Six jailed for insider trading in UBS & JPM print room case
Six people have been convicted of participating in an insider dealing ring that generated more than £700,000, in a case brought by the Financial Services Authority (FSA).
The six men obtained confidential information from the London print rooms of UBS and JP Morgan Cazenove on company takeovers, it was revealed during a four and a half month trial at Southwark Crown Court.
The gang was able to use sensitive information leaked from the print rooms of the two investment banks to put trades on companies before takeover bids were made public. This helped them make share gains worth hundreds of thousands of pounds.
The men used this information to place spread bets generating £732,000 between 2006 and 2008, the court heard.
Ali Mustafa, Pardip Saini, Paresh Shah, Neten Shah, Bijal Shah, and Truptesh Patel will be sentenced on Friday.
The men were convicted of offences relating to the obtaining and trading on information on six firms including Reuters, Premier Oil, Vega Group, Enodis and Thus.
A seventh man, stockbroker Mitesh Shah, was cleared of wrongdoing by the jury.
In the FSA’s longest and most complex prosecution to date, it sifted through hundreds of trading accounts and phone records to build a picture of the insider dealing ring.

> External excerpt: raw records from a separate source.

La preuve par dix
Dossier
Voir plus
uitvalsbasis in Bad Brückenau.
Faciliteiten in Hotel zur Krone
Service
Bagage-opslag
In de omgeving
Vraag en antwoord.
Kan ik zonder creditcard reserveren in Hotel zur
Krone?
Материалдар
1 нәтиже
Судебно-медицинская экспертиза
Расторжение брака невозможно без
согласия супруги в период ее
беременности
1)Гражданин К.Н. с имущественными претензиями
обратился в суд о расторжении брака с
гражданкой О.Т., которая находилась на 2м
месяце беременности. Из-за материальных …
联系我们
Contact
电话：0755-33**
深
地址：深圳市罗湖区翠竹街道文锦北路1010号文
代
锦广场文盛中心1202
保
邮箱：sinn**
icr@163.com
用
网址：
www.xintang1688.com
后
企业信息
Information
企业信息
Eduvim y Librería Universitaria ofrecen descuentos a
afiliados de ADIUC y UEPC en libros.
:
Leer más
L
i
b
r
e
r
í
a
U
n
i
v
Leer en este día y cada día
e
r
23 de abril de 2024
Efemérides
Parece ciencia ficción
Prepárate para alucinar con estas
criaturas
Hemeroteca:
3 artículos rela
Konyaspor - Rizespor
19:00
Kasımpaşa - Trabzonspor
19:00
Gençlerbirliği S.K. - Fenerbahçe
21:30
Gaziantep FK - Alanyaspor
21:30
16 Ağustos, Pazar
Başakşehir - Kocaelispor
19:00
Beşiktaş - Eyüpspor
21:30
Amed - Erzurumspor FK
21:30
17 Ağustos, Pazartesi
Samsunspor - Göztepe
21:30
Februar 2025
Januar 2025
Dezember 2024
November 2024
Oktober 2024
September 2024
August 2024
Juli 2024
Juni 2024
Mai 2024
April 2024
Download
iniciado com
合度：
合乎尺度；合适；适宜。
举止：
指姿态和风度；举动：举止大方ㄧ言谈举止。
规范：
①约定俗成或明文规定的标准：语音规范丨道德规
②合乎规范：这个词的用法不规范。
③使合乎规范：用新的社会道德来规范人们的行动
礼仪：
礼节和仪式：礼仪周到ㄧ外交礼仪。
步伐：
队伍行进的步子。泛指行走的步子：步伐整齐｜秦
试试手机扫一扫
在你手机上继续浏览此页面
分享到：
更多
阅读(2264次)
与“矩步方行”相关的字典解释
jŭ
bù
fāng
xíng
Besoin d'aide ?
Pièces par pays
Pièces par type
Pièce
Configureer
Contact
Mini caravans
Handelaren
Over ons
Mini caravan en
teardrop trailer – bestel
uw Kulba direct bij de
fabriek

The FSA started investigating the case in 2006 when it began to notice suspicios trades but could not link then to traders.
Due to the complexity of the case the FSA was asked not to investigate charges involving other companies’ shares which took the total potential gains to £2.25m.
Tracey McDermott, acting director of enforcement and financial crime at the FSA, said: “This sort of behaviour poses a significant risk to the integrity of markets and cheats honest investors.
“Our success in bringing these individuals to justice is the result of innovative and determined work done across our markets, intelligence and enforcement teams over several years.”